Tuve un Profesor de lengua y literatura durante el polimodal que me cayó, me cae, bastante bien. Un buen tipo. Gamba. Tenía dos libros publicados cuando lo conocí; El ojo del ciclón y El talón de Esaú. Mientras cursaba, conseguí y leí este último. Una buena novela. Si bien ahora no recuerdo el hilo ni la totalidad de las características del texto, sé que trabajaba elementos bastantes bizarros, mejor dicho extravagantes (Un ex cura, que iba a la casa de los curas en San Pedro, y se trataba de encontrar una con ex amor que –creo- tenía bastantes complicaciones físicas). Pero no quisiera irme del hilo de la cuestión que me trae a relatar la anécdota. Hará unos tres años el Profesor presentó un nuevo título. Un conjunto de cuentos y relatos –del cual tengo una copia, gracias a su amabilidad (porque yo no tenía un morlaco encima)- Idos, niños descoloridos. La cosa es que, durante la presentación, el Profesor lanzó una frase que me hizo pensar. Cuando preguntado sobre su “técnica” para mantener la fluidez en el “trabajo de escritor”, aseguró que su método consistía en dedicarle una o dos horas diarias durante la mañana, obligándose cuando no tuviese la iniciativa, a la lectura-escritura de lo que venga en mente.
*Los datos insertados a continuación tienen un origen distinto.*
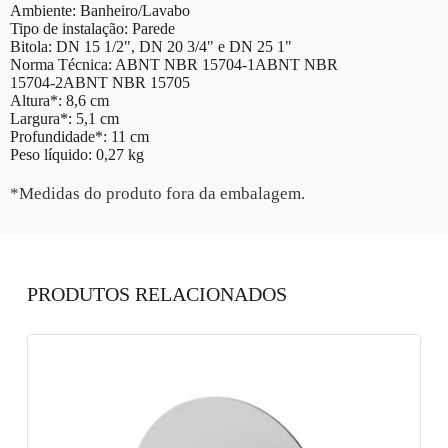
Ambiente: Banheiro/Lavabo
Tipo de instalação: Parede
Bitola: DN 15 1/2", DN 20 3/4" e DN 25 1"
Norma Técnica: ABNT NBR 15704-1ABNT NBR
15704-2ABNT NBR 15705
Altura*: 8,6 cm
Largura*: 5,1 cm
Profundidade*: 11 cm
Peso líquido: 0,27 kg
*Medidas do produto fora da embalagem.
PRODUTOS RELACIONADOS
Como vemos, como método resulta sencillo de postular. No nos exige ni elaborar una hipótesis, ni tésis, ni corroborarla ni falsearla. Menos ir al Campo. Lo que no se dice es que busca romper la estructura. Ir más allá de lo que se intenta construir como orden, como técnica de escritura, para bajar lo que la asociación libre – la mal llamada mente- nos diga.
Muchas veces, por lindo que parezca, frente a la hoja en blanco no alcanza con proponerse escribir; hay que hacerlo.
1 comentario:
totalmente de acuerdo con usté, Sr. Raggio. Ante una hoja en blanco, hay que lanzarse. Las palabras fluyen y, si no lo hacen, bien sirve el ejercicio.